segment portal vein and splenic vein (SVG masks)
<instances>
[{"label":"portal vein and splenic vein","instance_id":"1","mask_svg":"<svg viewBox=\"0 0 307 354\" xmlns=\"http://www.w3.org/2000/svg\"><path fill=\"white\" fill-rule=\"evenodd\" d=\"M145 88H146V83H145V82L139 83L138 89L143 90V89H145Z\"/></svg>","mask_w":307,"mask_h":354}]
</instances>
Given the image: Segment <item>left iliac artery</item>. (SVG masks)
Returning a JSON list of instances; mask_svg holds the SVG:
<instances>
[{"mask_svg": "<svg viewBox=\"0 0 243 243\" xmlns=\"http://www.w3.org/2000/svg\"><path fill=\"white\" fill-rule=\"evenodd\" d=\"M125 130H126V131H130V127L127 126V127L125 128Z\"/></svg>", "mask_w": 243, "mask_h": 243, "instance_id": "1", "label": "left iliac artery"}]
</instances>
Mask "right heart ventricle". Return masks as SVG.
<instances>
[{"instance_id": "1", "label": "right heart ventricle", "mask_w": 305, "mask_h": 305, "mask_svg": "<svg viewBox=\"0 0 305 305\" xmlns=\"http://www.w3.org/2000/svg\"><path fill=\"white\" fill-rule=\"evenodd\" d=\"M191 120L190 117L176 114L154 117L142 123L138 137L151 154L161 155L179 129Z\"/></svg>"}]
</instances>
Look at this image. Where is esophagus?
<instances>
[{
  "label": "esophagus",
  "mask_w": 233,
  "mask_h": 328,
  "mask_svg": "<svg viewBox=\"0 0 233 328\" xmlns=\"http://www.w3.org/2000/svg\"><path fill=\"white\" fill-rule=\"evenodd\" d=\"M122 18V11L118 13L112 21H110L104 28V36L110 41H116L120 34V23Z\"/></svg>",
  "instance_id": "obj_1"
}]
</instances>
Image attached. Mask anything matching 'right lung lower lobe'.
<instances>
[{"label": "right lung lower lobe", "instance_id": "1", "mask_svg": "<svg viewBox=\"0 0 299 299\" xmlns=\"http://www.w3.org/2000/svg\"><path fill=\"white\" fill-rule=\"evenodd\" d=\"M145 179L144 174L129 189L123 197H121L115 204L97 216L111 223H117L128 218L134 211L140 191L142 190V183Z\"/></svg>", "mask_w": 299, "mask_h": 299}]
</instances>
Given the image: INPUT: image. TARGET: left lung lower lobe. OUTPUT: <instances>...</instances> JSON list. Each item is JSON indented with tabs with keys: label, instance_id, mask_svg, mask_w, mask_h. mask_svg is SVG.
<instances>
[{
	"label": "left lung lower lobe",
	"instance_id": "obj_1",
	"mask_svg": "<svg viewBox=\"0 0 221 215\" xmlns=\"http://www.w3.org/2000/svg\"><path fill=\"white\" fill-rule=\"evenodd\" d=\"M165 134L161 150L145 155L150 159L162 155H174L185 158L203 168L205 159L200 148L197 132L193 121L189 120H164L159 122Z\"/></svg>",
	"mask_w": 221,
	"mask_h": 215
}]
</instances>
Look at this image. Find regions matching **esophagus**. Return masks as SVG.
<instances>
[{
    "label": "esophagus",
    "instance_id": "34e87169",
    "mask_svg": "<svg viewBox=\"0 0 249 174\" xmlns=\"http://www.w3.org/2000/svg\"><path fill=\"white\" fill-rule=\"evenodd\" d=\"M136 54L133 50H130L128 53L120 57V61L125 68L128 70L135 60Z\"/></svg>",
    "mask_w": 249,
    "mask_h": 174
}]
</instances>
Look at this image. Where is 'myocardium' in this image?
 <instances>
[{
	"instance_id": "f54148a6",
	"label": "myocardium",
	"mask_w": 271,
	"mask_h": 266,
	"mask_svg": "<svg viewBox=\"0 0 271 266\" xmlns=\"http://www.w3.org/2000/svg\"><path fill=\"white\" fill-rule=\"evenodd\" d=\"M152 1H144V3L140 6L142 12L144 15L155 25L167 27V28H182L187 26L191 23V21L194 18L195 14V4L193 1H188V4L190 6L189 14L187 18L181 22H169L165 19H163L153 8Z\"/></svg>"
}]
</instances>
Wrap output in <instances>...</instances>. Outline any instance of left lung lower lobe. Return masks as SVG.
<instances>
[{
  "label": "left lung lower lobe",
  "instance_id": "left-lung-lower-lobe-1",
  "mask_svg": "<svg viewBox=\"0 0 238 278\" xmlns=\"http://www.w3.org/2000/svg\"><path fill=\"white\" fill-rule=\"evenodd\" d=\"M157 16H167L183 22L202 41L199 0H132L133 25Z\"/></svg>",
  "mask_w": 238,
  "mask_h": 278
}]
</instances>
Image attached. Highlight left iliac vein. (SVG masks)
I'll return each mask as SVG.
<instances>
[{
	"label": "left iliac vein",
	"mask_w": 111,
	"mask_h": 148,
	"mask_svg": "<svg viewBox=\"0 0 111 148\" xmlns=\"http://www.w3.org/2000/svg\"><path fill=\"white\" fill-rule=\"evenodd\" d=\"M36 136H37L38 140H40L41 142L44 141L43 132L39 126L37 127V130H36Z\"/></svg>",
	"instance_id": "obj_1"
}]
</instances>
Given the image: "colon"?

==================================================

--- Task instructions ---
Set out every one of the records above as a numbered list, leaving out any blank lines.

--- Result of this exercise ---
1. segment portal vein and splenic vein (SVG masks)
2. <instances>
3. [{"label":"portal vein and splenic vein","instance_id":"1","mask_svg":"<svg viewBox=\"0 0 307 354\" xmlns=\"http://www.w3.org/2000/svg\"><path fill=\"white\" fill-rule=\"evenodd\" d=\"M145 88H146V83H145V82L139 83L138 89L143 90V89H145Z\"/></svg>","mask_w":307,"mask_h":354}]
4. </instances>
5. Given the image: Segment <item>left iliac artery</item>. (SVG masks)
6. Returning a JSON list of instances; mask_svg holds the SVG:
7. <instances>
8. [{"mask_svg": "<svg viewBox=\"0 0 243 243\" xmlns=\"http://www.w3.org/2000/svg\"><path fill=\"white\" fill-rule=\"evenodd\" d=\"M125 130H126V131H130V127L127 126V127L125 128Z\"/></svg>", "mask_w": 243, "mask_h": 243, "instance_id": "1", "label": "left iliac artery"}]
9. </instances>
10. Mask "right heart ventricle". Return masks as SVG.
11. <instances>
12. [{"instance_id": "1", "label": "right heart ventricle", "mask_w": 305, "mask_h": 305, "mask_svg": "<svg viewBox=\"0 0 305 305\" xmlns=\"http://www.w3.org/2000/svg\"><path fill=\"white\" fill-rule=\"evenodd\" d=\"M191 120L190 117L176 114L154 117L142 123L138 137L151 154L161 155L179 129Z\"/></svg>"}]
13. </instances>
14. Look at this image. Where is esophagus?
15. <instances>
16. [{
17.   "label": "esophagus",
18.   "mask_w": 233,
19.   "mask_h": 328,
20.   "mask_svg": "<svg viewBox=\"0 0 233 328\" xmlns=\"http://www.w3.org/2000/svg\"><path fill=\"white\" fill-rule=\"evenodd\" d=\"M122 18V11L118 13L112 21H110L104 28V36L110 41H116L120 34V23Z\"/></svg>",
21.   "instance_id": "obj_1"
22. }]
23. </instances>
24. Image attached. Mask anything matching 'right lung lower lobe'.
25. <instances>
26. [{"label": "right lung lower lobe", "instance_id": "1", "mask_svg": "<svg viewBox=\"0 0 299 299\" xmlns=\"http://www.w3.org/2000/svg\"><path fill=\"white\" fill-rule=\"evenodd\" d=\"M145 179L144 174L129 189L123 197H121L115 204L97 216L111 223H117L128 218L134 211L140 191L142 190V183Z\"/></svg>", "mask_w": 299, "mask_h": 299}]
27. </instances>
28. Given the image: INPUT: image. TARGET: left lung lower lobe. OUTPUT: <instances>...</instances> JSON list. Each item is JSON indented with tabs with keys: label, instance_id, mask_svg, mask_w, mask_h. mask_svg is SVG.
29. <instances>
30. [{
31. 	"label": "left lung lower lobe",
32. 	"instance_id": "obj_1",
33. 	"mask_svg": "<svg viewBox=\"0 0 221 215\" xmlns=\"http://www.w3.org/2000/svg\"><path fill=\"white\" fill-rule=\"evenodd\" d=\"M165 134L161 150L145 155L150 159L162 155H174L185 158L203 168L205 159L200 148L197 132L193 121L189 120H164L159 122Z\"/></svg>",
34. 	"mask_w": 221,
35. 	"mask_h": 215
36. }]
37. </instances>
38. Look at this image. Find regions matching **esophagus**. Return masks as SVG.
39. <instances>
40. [{
41.     "label": "esophagus",
42.     "instance_id": "34e87169",
43.     "mask_svg": "<svg viewBox=\"0 0 249 174\" xmlns=\"http://www.w3.org/2000/svg\"><path fill=\"white\" fill-rule=\"evenodd\" d=\"M136 54L133 50H130L128 53L120 57V61L125 68L128 70L135 60Z\"/></svg>",
44.     "mask_w": 249,
45.     "mask_h": 174
46. }]
47. </instances>
48. Look at this image. Where is 'myocardium' in this image?
49.  <instances>
50. [{
51. 	"instance_id": "f54148a6",
52. 	"label": "myocardium",
53. 	"mask_w": 271,
54. 	"mask_h": 266,
55. 	"mask_svg": "<svg viewBox=\"0 0 271 266\" xmlns=\"http://www.w3.org/2000/svg\"><path fill=\"white\" fill-rule=\"evenodd\" d=\"M152 1H144V3L140 6L142 12L144 15L155 25L167 27V28H182L187 26L191 23V21L194 18L195 14V4L193 1H188V4L190 6L189 14L187 18L181 22H169L165 19H163L153 8Z\"/></svg>"
56. }]
57. </instances>
58. Wrap output in <instances>...</instances>. Outline any instance of left lung lower lobe. Return masks as SVG.
59. <instances>
60. [{
61.   "label": "left lung lower lobe",
62.   "instance_id": "left-lung-lower-lobe-1",
63.   "mask_svg": "<svg viewBox=\"0 0 238 278\" xmlns=\"http://www.w3.org/2000/svg\"><path fill=\"white\" fill-rule=\"evenodd\" d=\"M157 16H167L183 22L202 41L199 0H132L133 25Z\"/></svg>",
64.   "mask_w": 238,
65.   "mask_h": 278
66. }]
67. </instances>
68. Image attached. Highlight left iliac vein. (SVG masks)
69. I'll return each mask as SVG.
70. <instances>
71. [{
72. 	"label": "left iliac vein",
73. 	"mask_w": 111,
74. 	"mask_h": 148,
75. 	"mask_svg": "<svg viewBox=\"0 0 111 148\" xmlns=\"http://www.w3.org/2000/svg\"><path fill=\"white\" fill-rule=\"evenodd\" d=\"M36 136H37L38 140H40L41 142L44 141L43 132L39 126L37 127V130H36Z\"/></svg>",
76. 	"instance_id": "obj_1"
77. }]
78. </instances>
79. Given the image: "colon"?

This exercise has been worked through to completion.